*STUDY QUESTIONS*:
(a) Answer these about the Yucca Mountain hearing alert:
(i) On what date is the Department of Energy holding its Las Vegas hearing?
(ii) Which venue did the Aug. 21 Federal Register notice name for the hearing?
(iii) What position does Wenonah Hauter hold?
(b) Duplicate the part of the Yucca Mountain hearing alert starting at "NOTE: The U.S." and ending at "welcomes public participation.".

(SELECTED EXCERPT begins)

KANGAROO COURT COUNTDOWN ALERT:

Las Vegas Yucca Mountain Hearing Relocates to Prison-like Complex

Six Days to Yucca Mountain Hearing in Las Vegas

NOTE: The U.S. Department of Energy is holding a Sept. 5 hearing in Las Vegas on the government s intention to establish a high-level nuclear waste repository at Yucca Mountain in Nevada. Public Citizen will issue “Kangaroo Court Countdown Alerts” each day until the hearing. For more information about Yucca Mountain and nuclear waste, visit www.citizen.org/cmep.

WASHINGTON, D.C. – ?A Las Vegas hearing on the Department of Energy’s (DOE) intention to develop Yucca Mountain as a nuclear waste dump will now take place in a heavily guarded DOE building in North Las Vegas. The building, DOE’s support building for its atomic weapons testing program, is situated in an industrial area and is surrounded by a chain-link fence and armed security guards. The prevailing prison-like atmosphere hardly welcomes public participation.

An Aug. 21 Federal Register notice announced that the hearing would take place at the Suncoast Casino, but earlier this week, the casino declined to host the event. Although an alternate venue has not officially been announced in the Federal Register, the DOE said today it intends to relocate the hearing to its Nevada Operations Office, which is a support building for the federal Nevada Test Site, where atomic weapons testing has been conducted for decades.

“The DOE is making a mockery of the process for public participation ” said Wenonah Hauter, director of Public Citizen’s Critical Mass Energy and Environment Program.

(SELECTED EXCERPT ends)
(DATASET CONTENT begins)

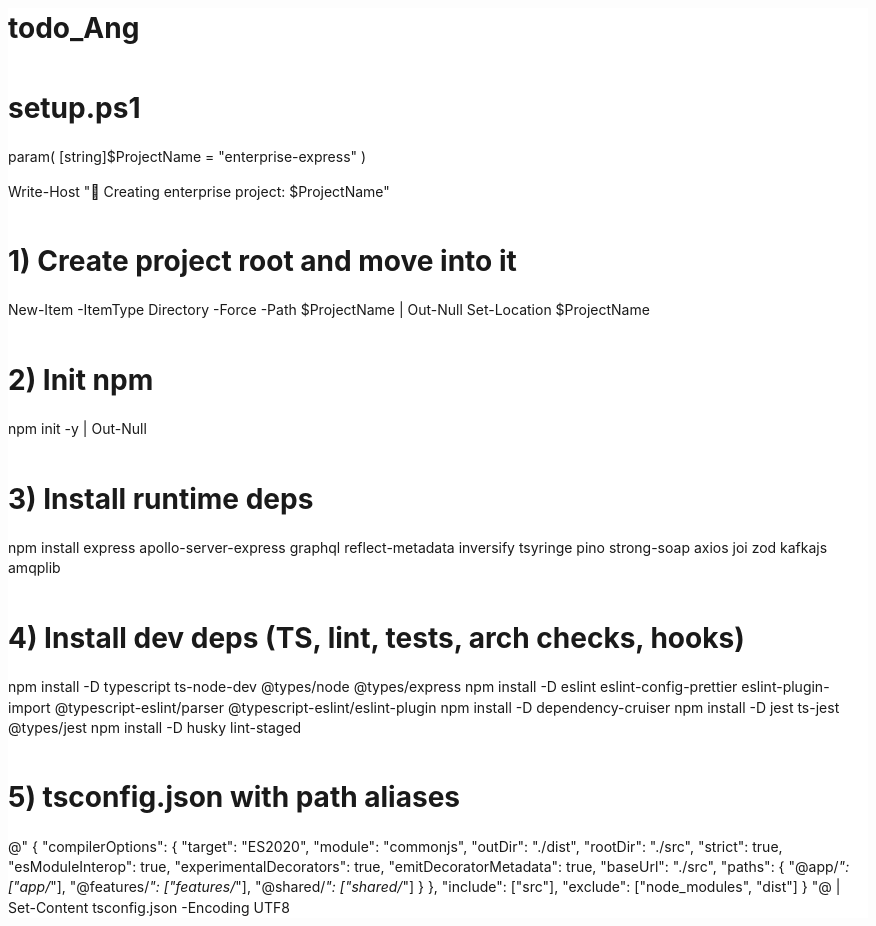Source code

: # todo_Ang


# setup.ps1
param(
  [string]$ProjectName = "enterprise-express"
)

Write-Host "🚀 Creating enterprise project: $ProjectName"

# 1) Create project root and move into it
New-Item -ItemType Directory -Force -Path $ProjectName | Out-Null
Set-Location $ProjectName

# 2) Init npm
npm init -y | Out-Null

# 3) Install runtime deps
npm install express apollo-server-express graphql reflect-metadata inversify tsyringe pino strong-soap axios joi zod kafkajs amqplib

# 4) Install dev deps (TS, lint, tests, arch checks, hooks)
npm install -D typescript ts-node-dev @types/node @types/express
npm install -D eslint eslint-config-prettier eslint-plugin-import @typescript-eslint/parser @typescript-eslint/eslint-plugin
npm install -D dependency-cruiser
npm install -D jest ts-jest @types/jest
npm install -D husky lint-staged

# 5) tsconfig.json with path aliases
@"
{
  "compilerOptions": {
    "target": "ES2020",
    "module": "commonjs",
    "outDir": "./dist",
    "rootDir": "./src",
    "strict": true,
    "esModuleInterop": true,
    "experimentalDecorators": true,
    "emitDecoratorMetadata": true,
    "baseUrl": "./src",
    "paths": {
      "@app/*": ["app/*"],
      "@features/*": ["features/*"],
      "@shared/*": ["shared/*"]
    }
  },
  "include": ["src"],
  "exclude": ["node_modules", "dist"]
}
"@ | Set-Content tsconfig.json -Encoding UTF8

(DATASET CONTENT ends)

*SOLUTIONS TO THE TASKS*:
(a)
(i) Sept. 5
(ii) The Suncoast Casino
(iii) Director of Public Citizen's Critical Mass Energy and Environment Program

(b)
NOTE: The U.S. Department of Energy is holding a Sept. 5 hearing in Las Vegas on the government s intention to establish a high-level nuclear waste repository at Yucca Mountain in Nevada. Public Citizen will issue “Kangaroo Court Countdown Alerts” each day until the hearing. For more information about Yucca Mountain and nuclear waste, visit www.citizen.org/cmep.

WASHINGTON, D.C. – ?A Las Vegas hearing on the Department of Energy’s (DOE) intention to develop Yucca Mountain as a nuclear waste dump will now take place in a heavily guarded DOE building in North Las Vegas. The building, DOE’s support building for its atomic weapons testing program, is situated in an industrial area and is surrounded by a chain-link fence and armed security guards. The prevailing prison-like atmosphere hardly welcomes public participation.